Наслов: Optical character recognition applied on receipts printed in Macedonian Language
Authors: Gjoreski, Martin
Zajkovski, Gorjan
Bogatinov, Aleksandar
Madjarov, Gjorgji
Gjorgjevikj, Dejan
Gjoreski, Hristijan
Keywords: OCR; Receipt digitalization; Tesseract; DTW;
Issue Date: апр-2014
Conference: International Conference on Informatics and Information Technologies (CIIT)
Abstract: The paper presents an approach to Optical Character Recognition (OCR) applied on receipts printed in Macedonian language. The OCR engine recognizes the characters of the receipt and extracts some useful information, such as: the name of the market, the names of the products purchased, the prices of the products, the total amount of money spent, and also the date and the time of the purchase.
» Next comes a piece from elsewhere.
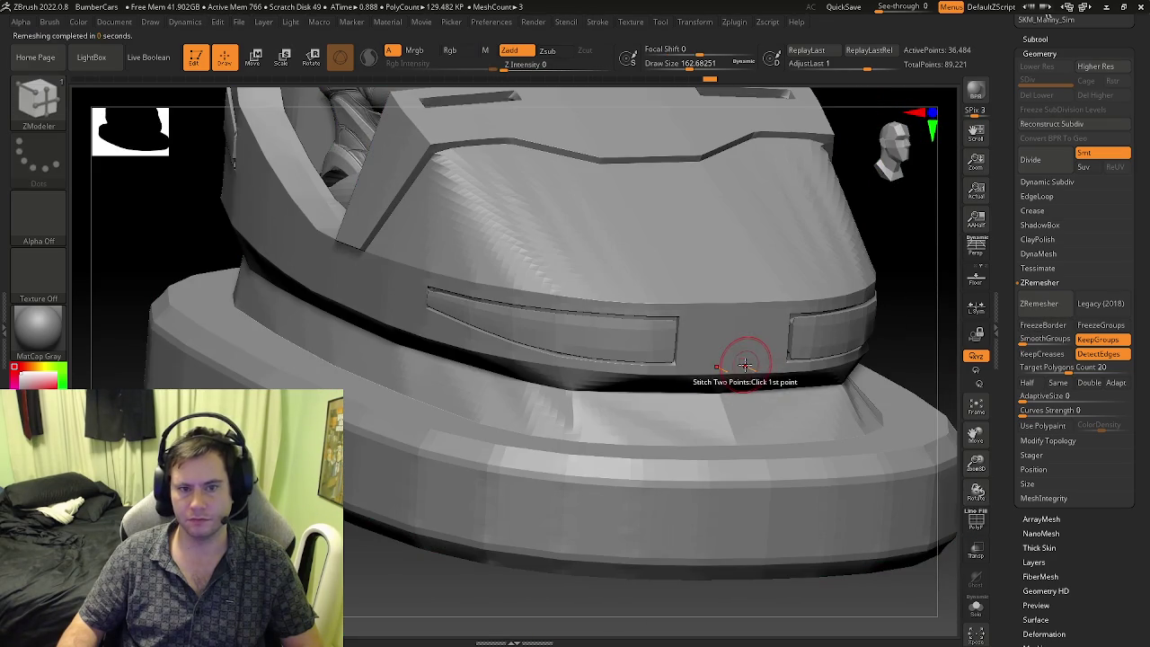
key("ctrl+shift+z")
key("ctrl+shift+z")
key("ctrl+shift+z")
key("ctrl+shift+z")
key("ctrl+shift+z")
We used the publicly available OCR framework Tesseract, which was trained on pictures of receipts printed in Macedonian language. The results showed that it can recognize the characters with 93% accuracy. Additionally, we used another approach that uses the original Tesseract to extract the features out of the picture and the final classification was performed with k-nearest neighbor’s classifier using dynamic time warping as a distance metrics. Even though the accuracy achieved with the modified approach was for 6 percentage points lower than the original approach, it is a proof of concept and we plan to further research it in future publications. The additional analysis of the results showed that the accuracy is higher for the words which are prescribed for each receipt, such as the date and the time of the purchase and the total amount of money spent.